> [Required action]:
Reproduce every line of the material below word for word, leaving out the pictures.

> [Raw data]:

+ + +

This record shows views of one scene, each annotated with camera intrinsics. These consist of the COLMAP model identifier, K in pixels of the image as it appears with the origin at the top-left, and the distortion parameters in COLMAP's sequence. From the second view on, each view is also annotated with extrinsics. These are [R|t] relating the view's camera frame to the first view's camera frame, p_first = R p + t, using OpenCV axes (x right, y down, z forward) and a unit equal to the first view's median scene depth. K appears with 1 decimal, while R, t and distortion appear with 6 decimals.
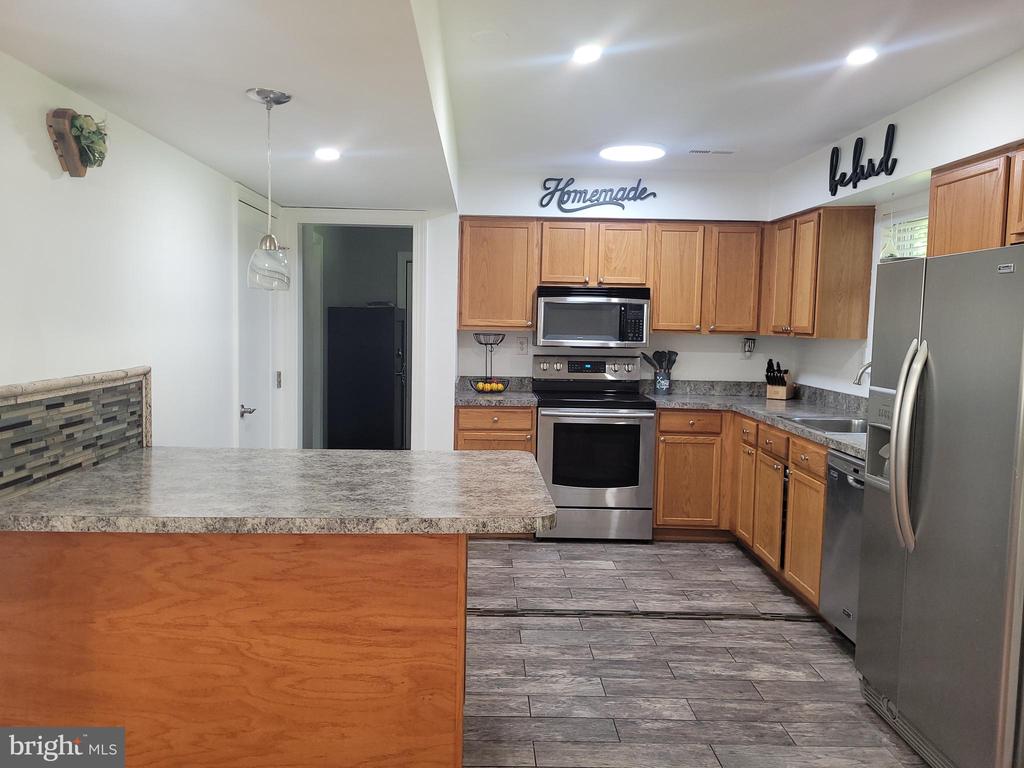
lens RADIAL K [[770.3, 0, 494.0], [0, 770.3, 372.2], [0, 0, 1]] dist [0.047743, -0.017619]
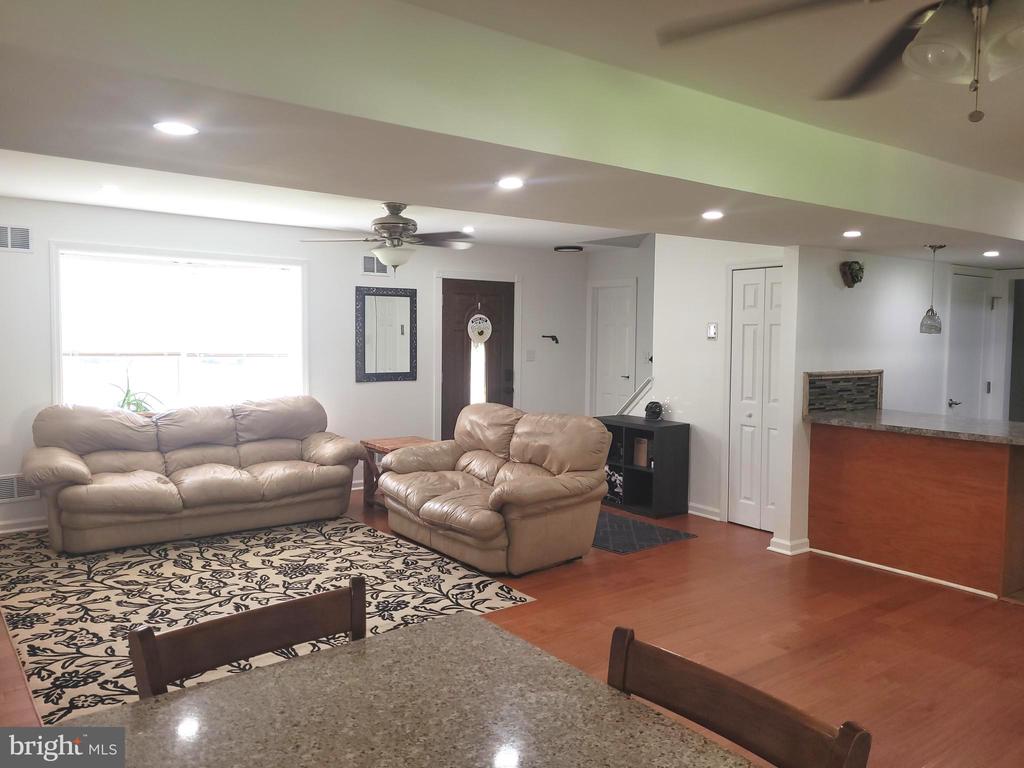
lens RADIAL K [[770.3, 0, 508.4], [0, 770.3, 373.5], [0, 0, 1]] dist [0.047743, -0.017619]
pose [[0.585748, 0.033390, -0.809805, 0.486336], [-0.057601, 0.998340, -0.000500, 0.046203], [0.808444, 0.046938, 0.586698, -0.760003]]
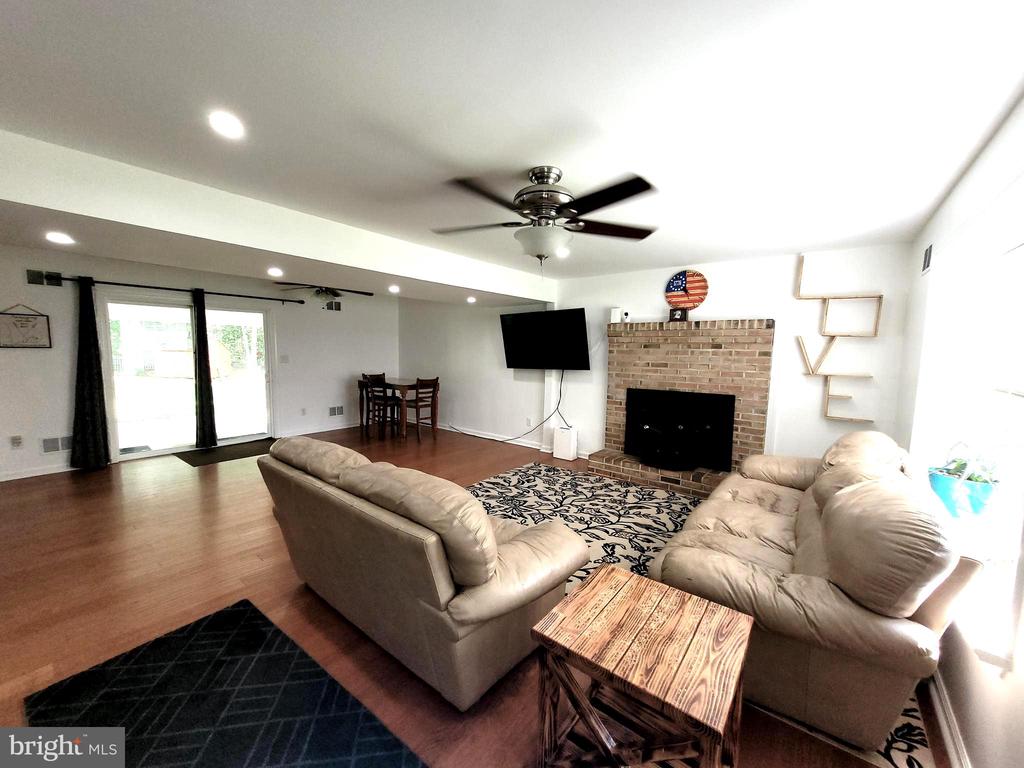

+ + +

> [Response area]:
This record shows views of one scene, each annotated with camera intrinsics. These consist of the COLMAP model identifier, K in pixels of the image as it appears with the origin at the top-left, and the distortion parameters in COLMAP's sequence. From the second view on, each view is also annotated with extrinsics. These are [R|t] relating the view's camera frame to the first view's camera frame, p_first = R p + t, using OpenCV axes (x right, y down, z forward) and a unit equal to the first view's median scene depth. K appears with 1 decimal, while R, t and distortion appear with 6 decimals.
lens RADIAL K [[770.3, 0, 494.0], [0, 770.3, 372.2], [0, 0, 1]] dist [0.047743, -0.017619]
lens RADIAL K [[770.3, 0, 508.4], [0, 770.3, 373.5], [0, 0, 1]] dist [0.047743, -0.017619]
pose [[0.585748, 0.033390, -0.809805, 0.486336], [-0.057601, 0.998340, -0.000500, 0.046203], [0.808444, 0.046938, 0.586698, -0.760003]]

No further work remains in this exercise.